Generated apps should link the correct Exasim imported targets rather than manually guessing GPU libraries.

GPU Runtime Flow

flowchart TD
  H["Host app/mesh/solution structs"] --> ALLOC["TemplateMalloc / backend allocation helpers"]
  ALLOC --> D["Device arrays"]
  H --> COPY["Host-to-device copies"]
  COPY --> D
  D --> K["Generated Kokkos/CUDA/HIP kernels"]
  K --> SOLVE["Residuals, Jacobians, output kernels"]
  SOLVE --> OUT["Device-to-host copies when files need host data"]

Memory Ownership

Use existing backend allocation and copy helpers. They encode backend-specific behavior and keep CPU/GPU code paths aligned.

Pattern Guidance
Runtime arrays Allocate through backend helpers, not direct malloc in GPU-sensitive code.
Parameters updated between cases Copy host updates to device before kernels run.
Temporary arrays Reuse existing tempstruct, resstruct, or sysstruct storage when safe.
Output arrays Copy back only data required for file I/O or host-side postprocessing.

Generated Kernels

Generated model functions may be called on device. Keep provider signatures and data layout stable. Avoid adding host-only dependencies to generated kernels or ABI callbacks.

When modifying model callbacks, verify:

  1. CPU provider compiles.
  2. CUDA provider compiles.
  3. HIP provider compiles.
  4. MPI+GPU link line uses the intended imported targets.
  5. Device copies are refreshed after any runtime update.

Parameter Sweeps on GPU

Parameter sweeps are a common stale-memory risk. For each case:

  1. The host-side active physics parameter vector is updated.
  2. app.physicsparam is updated.
  3. The device-side parameter array is refreshed before model kernels run.
  4. The output path is changed before files are written.

Do not rely on rebuilding models for every case if only runtime parameters changed. That creates unnecessary work and hides missing device-copy bugs.

GPU and MPI

MPI+GPU builds combine rank-local domain decomposition with device-resident kernel execution. Communication paths may require host-visible buffers depending on the MPI implementation and backend. When changing solver vectors or halo exchange, check both CPU MPI and GPU MPI builds.

Performance Considerations

GPU changes should consider:

  • Global memory traffic and coalescing.
  • Kernel launch count.
  • Temporary allocation frequency.
  • Host-device synchronization.
  • Register pressure in generated kernels.
  • Reuse of batched dense linear algebra.

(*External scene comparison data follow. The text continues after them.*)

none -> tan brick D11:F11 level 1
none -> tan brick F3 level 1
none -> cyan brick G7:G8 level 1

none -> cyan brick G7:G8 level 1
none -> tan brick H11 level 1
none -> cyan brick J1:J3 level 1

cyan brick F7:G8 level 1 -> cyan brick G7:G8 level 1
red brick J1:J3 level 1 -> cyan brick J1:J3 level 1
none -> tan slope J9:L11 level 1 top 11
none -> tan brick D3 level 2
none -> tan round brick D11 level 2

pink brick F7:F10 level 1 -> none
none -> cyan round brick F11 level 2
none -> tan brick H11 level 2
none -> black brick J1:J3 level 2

Correctness has priority over performance, but avoid changes that force unnecessary host-device copies in inner Newton/GMRES loops.

Validation Checklist

For GPU-sensitive changes:

cmake -S Exasim -B Exasim-build-cuda -DEXASIM_CUDA=ON
cmake --build Exasim-build-cuda -j8

cmake -S Exasim -B Exasim-build-hip -DEXASIM_HIP=ON
cmake --build Exasim-build-hip -j8

Use the platform-appropriate commands and architecture flags. Compare CPU and GPU outputs with numerical tolerances rather than raw byte equality.

Common Bugs

Symptom Likely cause
First sweep case correct, later cases wrong Device physics parameters not refreshed.
CPU works, GPU compile fails Host-only function or include added to generated kernel path.
HIP link uses wrong compiler CMake target not propagating HIP language/link options.
GPU postprocess crashes Postprocess-only allocation skipped a buffer needed by output kernels.